*** RECORDS FOR PROCESSING

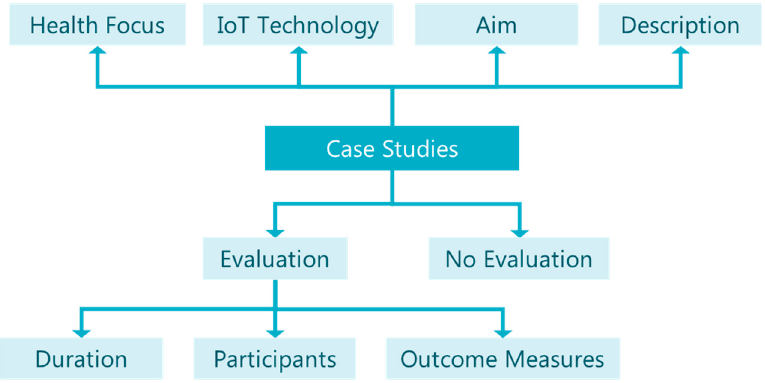
Figure 2. Case study classification taxonomy.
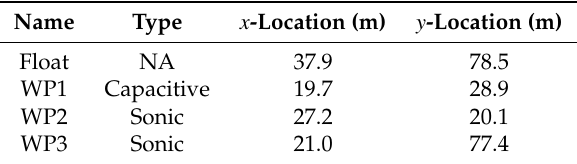
Table 2. Wave sensor locations in MASK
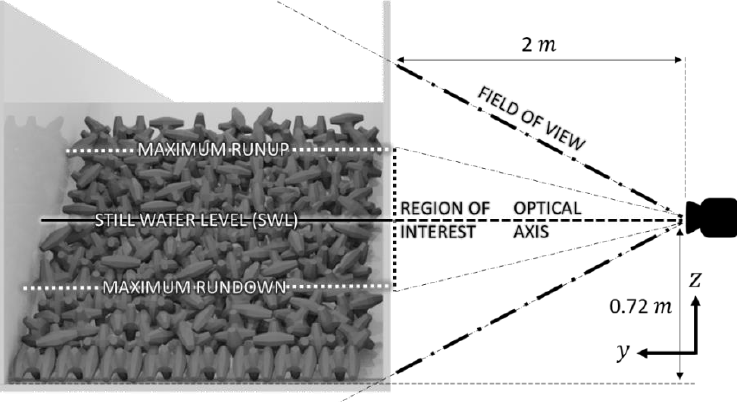
Figure 2. Diagram of the camera setup.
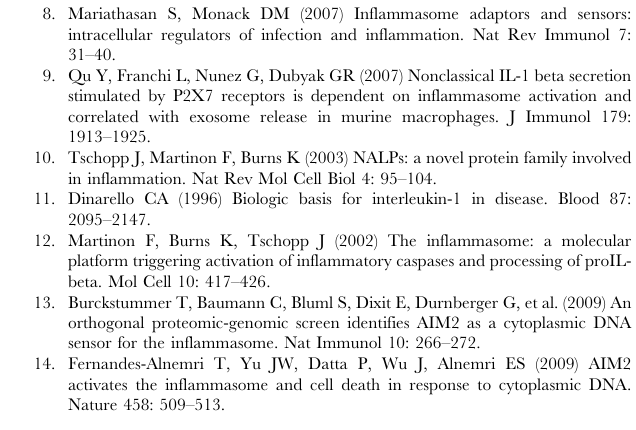
Figure S2 WT-WT chimera mice exhibit similar infec- tion levels to WT non-irradiated WT controls. Fungal burdens were determined (A) tongue and (B) kidneys. (C) Gross Clinical score was used as a measure of disease severity. Table S1 Primers used for measurement of gene up- regulation by real-time PCR. List of forward and reverse gene specific primers, and PCR product size, used in quantitative real- time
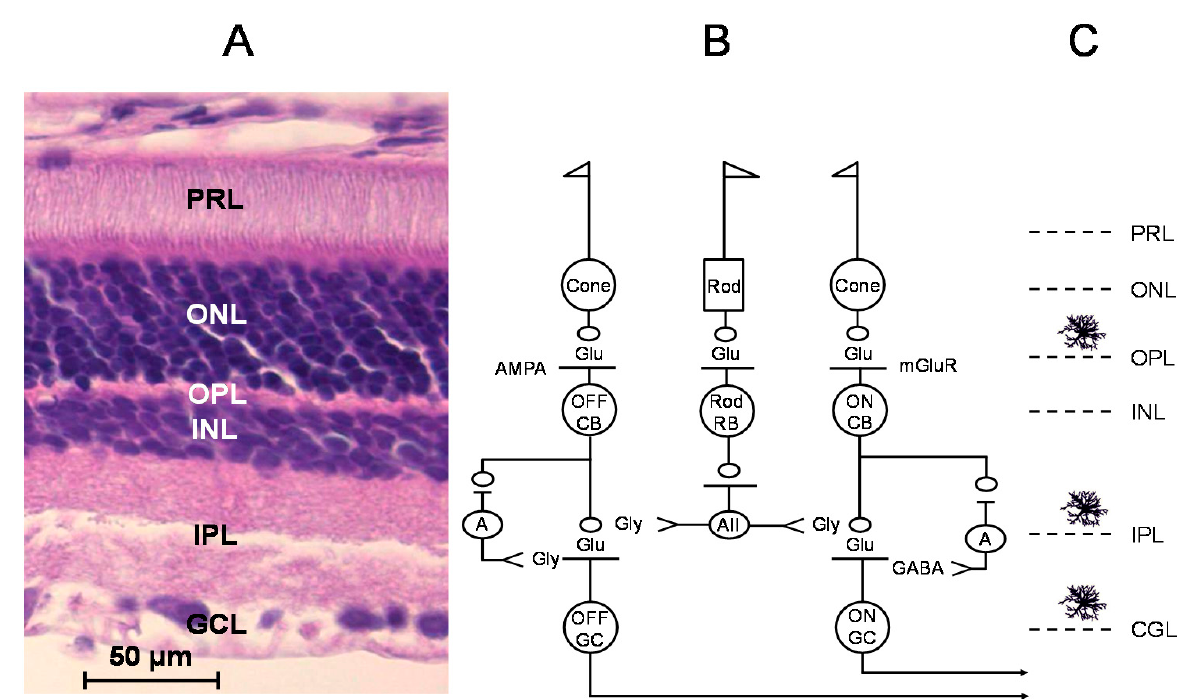
Figure 1. ( A ) Cytoarchitecture of the retina. Vertical section of rat retina stained with hematoxylin-eosine (made with the courtesy of Dr. Mihaly Albert). ( B ) Neural circuitry of the retina. Cone bipolar (CB) axons descend to the inner plexiform layer; the two categories of bipolar cells terminate at different levels: Axons of the OFF bipolar cells send axons to the upper part of the inner plexiform layer and the ON bipolar cells end in the lower part. Rod bipolar (RB) cells release glutamate and synapse to AII amacrine cells. Glycinergic AII cells append to OFF bipolar terminals and OFF ganglion cell dendrites in the upper level of the inner plexiform layer and these interneurons also synapse to ON cone bipolar cells in the lower half of the inner plexiform layer. Retinal ganglion cells receive excitatory glutamatergic innervation from cone bipolar cells and inhibitory influence from amacrine cells. About half of the amacrine cells are glycinergic and the other half is GABAergic. The OFF pathway is under the direct control of glycine released from glycinergic amacrine cells, whereas the ON pathway is under the inhibition of GABAergic amacrine cells. NR1/NR2A-type NMDA receptors are present in the synapses formed between bipolar and ganglion cells, whereas extrasynaptic NR1/NR2B-type NMDA receptors are predominantly expressed in ON ganglion cells. Thus, the primary target for excitotoxicity is the ON ganglion cells in the retina. ( C ) Microglial cells in normal retina are mainly distributed in the outer and inner plexiform layers. In the glaucomatous retina, microglia are present in the ganglion cell layer surrounding the retinal ganglion cell axons and soma. In the diabetic retina, perivascular accumulation of activated microglia cells can be found. These cells are accumulated in the outer nuclear layer and subretinal space in age-related macular degeneration [7,10,11]. PRL, photoreceptor layer; ONL, outer nuclear layer; OPL, outer plexiform layer; INL, inner nuclear layer; IPL, inner plexiform layer; GCL, ganglion cell layer; A, amacrine cell; AII, AII glycinergic interneuron; AMPA, AMPA receptor; mGluR, metabotropic glutamate receptor; CB, cone bipolar cell; RB, rod bipolar cell; GC, ganglion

******

WHAT YOU ARE ASKED TO DO: In the listing above, find the line with "Table 2. Wave sensor locations in MASK" and the line with "Figure S2 WT-WT". Output both, plus every line between them, and no pictures.

EXPECTED ANSWER:
Table 2. Wave sensor locations in MASK
Figure 2. Diagram of the camera setup.
Figure S2 WT-WT chimera mice exhibit similar infec- tion levels to WT non-irradiated WT controls. Fungal burdens were determined (A) tongue and (B) kidneys. (C) Gross Clinical score was used as a measure of disease severity. Table S1 Primers used for measurement of gene up- regulation by real-time PCR. List of forward and reverse gene specific primers, and PCR product size, used in quantitative real- time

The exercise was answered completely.